By the late 1990s, the then owner of the Prinos oilfield, the international consortium North Aegean Oil Company (NAPC), had pulled out of the business because of declining output and a drop in oil prices. The entire operation went over to the Greek state, which transferred the facilities to the company Kavala Oil SA in 1999. Initially this company consisted of two partners: the Eurotechniki concern (67 percent) and the workers’ cooperative (33 percent).
The majority of Eurotechniki’s shares were bought by the British oil company Regal Petroleum in 2003, but the company pulled out two years later when it became clear that an explored new field was not producing the hoped-for economic yield. As a result, management of the oilfields and refinery passed to the union, which then referred to it as a “self-managed company.” Although oil prices on the world market began to rise again from 2004, the union managers demanded that workers at Kavala Oil accept stagnating wages and further sacrifices.
This eventually benefited Energean Oil & Gas, which acquired 100 percent of shares in Kavala Oil in 2007 and finally took over the company in 2019. Energean, on the stock market in London and Tel Aviv since 2018, invests primarily in gas and oil sectors in the Mediterranean, including Israel, Egypt and Italy, in addition to Greece.

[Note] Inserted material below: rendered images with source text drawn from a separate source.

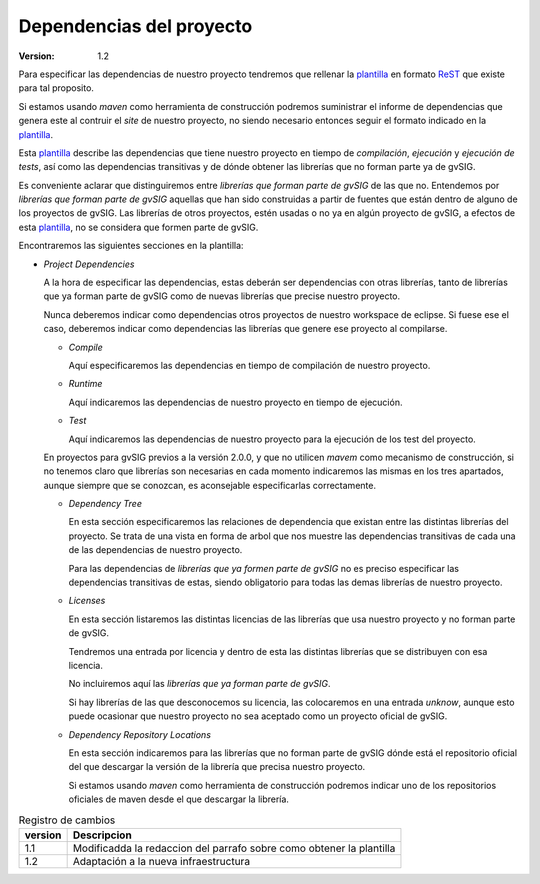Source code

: 

=======================================
Dependencias del proyecto
=======================================

:Version:       1.2

Para especificar las dependencias de nuestro proyecto
tendremos que rellenar la plantilla_ en formato ReST_
que existe para tal proposito.

Si estamos usando *maven* como herramienta de construcción
podremos suministrar el informe de dependencias que genera
este al contruir el *site* de nuestro proyecto, no siendo
necesario entonces seguir el formato indicado en la
plantilla_.

Esta plantilla_ describe las dependencias que tiene
nuestro proyecto en tiempo de *compilación*, *ejecución*
y *ejecución de tests*, así como las dependencias transitivas
y de dónde obtener las librerías que no forman parte ya
de gvSIG.

Es conveniente aclarar que distinguiremos entre *librerías
que forman parte de gvSIG* de las que no. Entendemos
por *librerías que forman parte de gvSIG* aquellas que
han sido construidas a partir de fuentes que están dentro
de alguno de los proyectos de gvSIG. Las librerías de
otros proyectos, estén usadas o no ya en algún proyecto de
gvSIG, a efectos de esta plantilla_, no se considera que
formen parte de gvSIG.

Encontraremos las siguientes secciones en la plantilla:

* *Project Dependencies*

  A la hora de especificar las dependencias, estas deberán ser
  dependencias con otras librerías, tanto de
  librerías que ya forman parte de gvSIG como de nuevas librerías
  que precise nuestro proyecto.

  Nunca deberemos indicar como dependencias otros proyectos
  de nuestro workspace de eclipse. Si fuese ese el caso,
  deberemos indicar como dependencias las librerías que
  genere ese proyecto al compilarse.

  * *Compile*

    Aquí especificaremos las dependencias en tiempo de compilación
    de nuestro proyecto.

  * *Runtime*

    Aquí indicaremos las dependencias de nuestro proyecto
    en tiempo de ejecución.

  * *Test*

    Aquí indicaremos las dependencias de nuestro proyecto
    para la ejecución de los test del proyecto.

  En proyectos para gvSIG previos a la versión 2.0.0, y que
  no utilicen *mavem* como mecanismo de construcción, si no
  tenemos claro que librerías son necesarias en cada momento
  indicaremos las mismas en los tres apartados, aunque siempre
  que se conozcan, es aconsejable especificarlas correctamente.

  * *Dependency Tree*

    En esta sección especificaremos las relaciones de
    dependencia que existan entre las distintas librerías
    del proyecto. Se trata de una vista en forma de arbol
    que nos muestre las dependencias transitivas de cada una
    de las dependencias de nuestro proyecto.

    Para las dependencias de *librerías que ya formen parte
    de gvSIG* no es preciso especificar las dependencias transitivas
    de estas, siendo obligatorio para todas las demas librerías de
    nuestro proyecto.

  * *Licenses*

    En esta sección listaremos las distintas licencias de las
    librerías que usa nuestro proyecto y no forman parte
    de gvSIG.

    Tendremos una entrada por licencia y dentro de esta las
    distintas librerías que se distribuyen con esa licencia.

    No incluiremos aquí las *librerías que ya forman parte de gvSIG*.

    Si hay librerías de las que desconocemos su licencia,
    las colocaremos en una entrada *unknow*, aunque esto
    puede ocasionar que nuestro proyecto no sea aceptado como
    un proyecto oficial de gvSIG.

  * *Dependency Repository Locations*

    En esta sección indicaremos para las librerías que no
    forman parte de gvSIG dónde está el repositorio oficial
    del que descargar la versión de la librería que precisa
    nuestro proyecto.

    Si estamos usando *maven* como herramienta de construcción
    podremos indicar uno de los repositorios oficiales de maven
    desde el que descargar la librería.

.. _plantilla : templates/project-dependencies.html
.. _ReST: http://docutils.sourceforge.net/rst.html

.. list-table:: Registro de cambios
   :header-rows: 1

   * - version
     - Descripcion

   * - 1.1
     - Modificadda la redaccion del parrafo sobre como obtener la plantilla

   * - 1.2
     - Adaptación a la nueva infraestructura

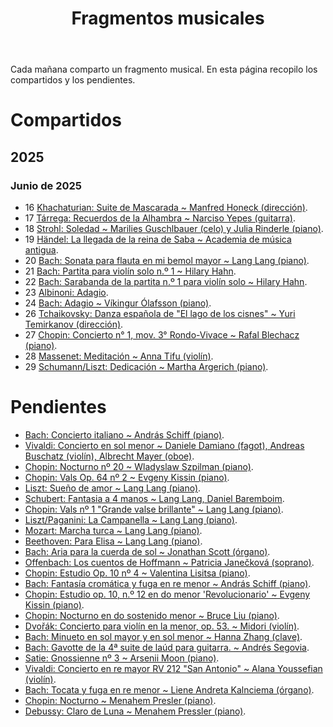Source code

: #+TITLE: Fragmentos musicales

Cada mañana comparto un fragmento musical. En esta página recopilo los
compartidos y los pendientes.

* Compartidos

** 2025

*** Junio de 2025
+ 16 [[https://youtu.be/P60WOUYOauI][Khachaturian: Suite de Mascarada ~ Manfred Honeck (dirección)]].
+ 17 [[https://youtu.be/EQGBbLBShzk][Tárrega: Recuerdos de la Alhambra ~ Narciso Yepes (guitarra)]].
+ 18 [[https://youtu.be/ORcAkPrS9Dk][Strohl: Soledad ~ Marilies Guschlbauer (celo) y Julia Rinderle (piano)]].
+ 19 [[https://youtu.be/U9FaoRJAgII][Händel: La llegada de la reina de Saba ~ Academia de música antigua]].
+ 20 [[https://youtu.be/ZBPF3zesH6k][Bach: Sonata para flauta en mi bemol mayor ~ Lang Lang (piano)]].
+ 21 [[https://youtu.be/iEBX_ouEw1I][Bach: Partita para violín solo n.º 1 ~ Hilary Hahn]].
+ 22 [[https://youtu.be/5XzZudf5LJ0][Bach: Sarabanda de la partita n.º 1 para violín solo ~ Hilary Hahn]].
+ 23 [[https://youtu.be/_eLU5W1vc8Y][Albinoni: Adagio]].
+ 24 [[https://youtu.be/h3-rNMhIyuQ][Bach: Adagio ~ Víkingur Ólafsson (piano)]].
+ 26 [[https://youtu.be/afQe11rv810][Tchaikovsky: Danza española de "El lago de los cisnes" ~ Yuri Temirkanov (dirección)]].
+ 27 [[https://youtu.be/opoVkvHyA7o][Chopin: Concierto n° 1, mov. 3° Rondo-Vivace ~ Rafal Blechacz (piano)]].
+ 28 [[https://youtu.be/tRHd5g5m4O8][Massenet: Meditación ~ Anna Tifu (violín)]].
+ 29 [[https://youtu.be/rCP27rIVJBw][Schumann/Liszt: Dedicación ~ Martha Argerich (piano)]].

* Pendientes
+ [[https://youtu.be/ghTitIMtTCM][Bach: Concierto italiano ~ András Schiff (piano)]].
+ [[https://youtu.be/OwGJt0q-kRA][Vivaldi: Concierto en sol menor ~ Daniele Damiano (fagot), Andreas Buschatz (violín), Albrecht Mayer (oboe)]].
+ [[https://youtu.be/n9oQEa-d5rU][Chopin: Nocturno nº 20 ~ Wladyslaw Szpilman (piano)]].
+ [[https://youtu.be/WVsGf1ag6Us][Chopin: Vals Op. 64 nº 2 ~ Evgeny Kissin (piano)]].
+ [[https://youtu.be/2FqugGjOkQE][Liszt: Sueño de amor ~ Lang Lang (piano)]].
+ [[https://youtu.be/OZHPmRU38vA][Schubert: Fantasia a 4 manos ~ Lang Lang, Daniel Baremboim]].
+ [[https://youtu.be/s_O7q9RIep4][Chopin: Vals nº 1 "Grande valse brillante" ~ Lang Lang (piano)]].
+ [[https://youtu.be/x-8aa_t0d5A][Liszt/Paganini: La Campanella ~ Lang Lang (piano)]].
+ [[https://youtu.be/0HhBr0t4VJ0][Mozart: Marcha turca ~ Lang Lang (piano)]].
+ [[https://youtu.be/s71I_EWJk7I][Beethoven: Para Elisa ~ Lang Lang (piano)]].
+ [[https://youtu.be/PyMz0w2UC9s][Bach: Aria para la cuerda de sol ~ Jonathan Scott (órgano)]].
+ [[https://youtu.be/mVUpKIFHqZk][Offenbach: Los cuentos de Hoffmann ~ Patricia Janečková (soprano)]].
+ [[https://youtu.be/y7sPRNhPDQU][Chopin: Estudio Op. 10 nº 4 ~ Valentina Lisitsa (piano)]].
+ [[https://youtu.be/SNWOhm5iXxs][Bach: Fantasía cromática y fuga en re menor ~ András Schiff (piano)]].
+ [[https://youtu.be/7VWHBHeNrg4][Chopin: Estudio op. 10, n.º 12 en do menor 'Revolucionario' ~ Evgeny Kissin (piano)]].
+ [[https://youtu.be/s_ST3hzMsVE][Chopin: Nocturno en do sostenido menor ~ Bruce Liu (piano)]].
+ [[https://youtu.be/gHAF2TjxDsU][Dvořák: Concierto para violín en la menor, op. 53. ~ Midori (violín)]].
+ [[https://youtu.be/oEnc_Qp5g6Q][Bach: Minueto en sol mayor y en sol menor ~ Hanna Zhang (clave)]].
+ [[https://youtu.be/bcdS2hbpZcY][Bach: Gavotte de la 4ª suite de laúd para guitarra. ~ Andrés Segovia]].
+ [[https://youtu.be/y9KC6c9wWbU][Satie: Gnossienne nº 3 ~ Arsenii Moon (piano)]].
+ [[https://youtu.be/_V6HpGCmId0][Vivaldi: Concierto en re mayor RV 212 "San Antonio" ~ Alana Youssefian (violín)]].
+ [[https://youtu.be/erXG9vnN-GI][Bach: Tocata y fuga en re menor ~ Liene Andreta Kalnciema (órgano)]].
+ [[https://youtu.be/-tIdhz35tcU][Chopin: Nocturno ~ Menahem Presler (piano)]].
+ [[https://youtu.be/Ws4QlQklqR8][Debussy: Claro de Luna ~ Menahem Pressler (piano)]].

The union continued to have a strong position in the management of the company. Kelaidakis was “vice president of the self-governing company Kavala Oil” from 2009 to 2013 and worked closely with Vangelis Pappas, who was first union president and then “president of the self-governing company Kavala Oil” from 2005 to 2013. Both are members of the local KAP (Socially Effective Intervention) party in Kavala.
The CEO of Energean, Mathios Rigas, announced last year that the company intends to pay dividends for the first time ever at the end of 2022. In other words, Energean is now trying to cut jobs and lower safety standards at its plants so that the facilities yield more returns and shareholders can enjoy bumper profits this year.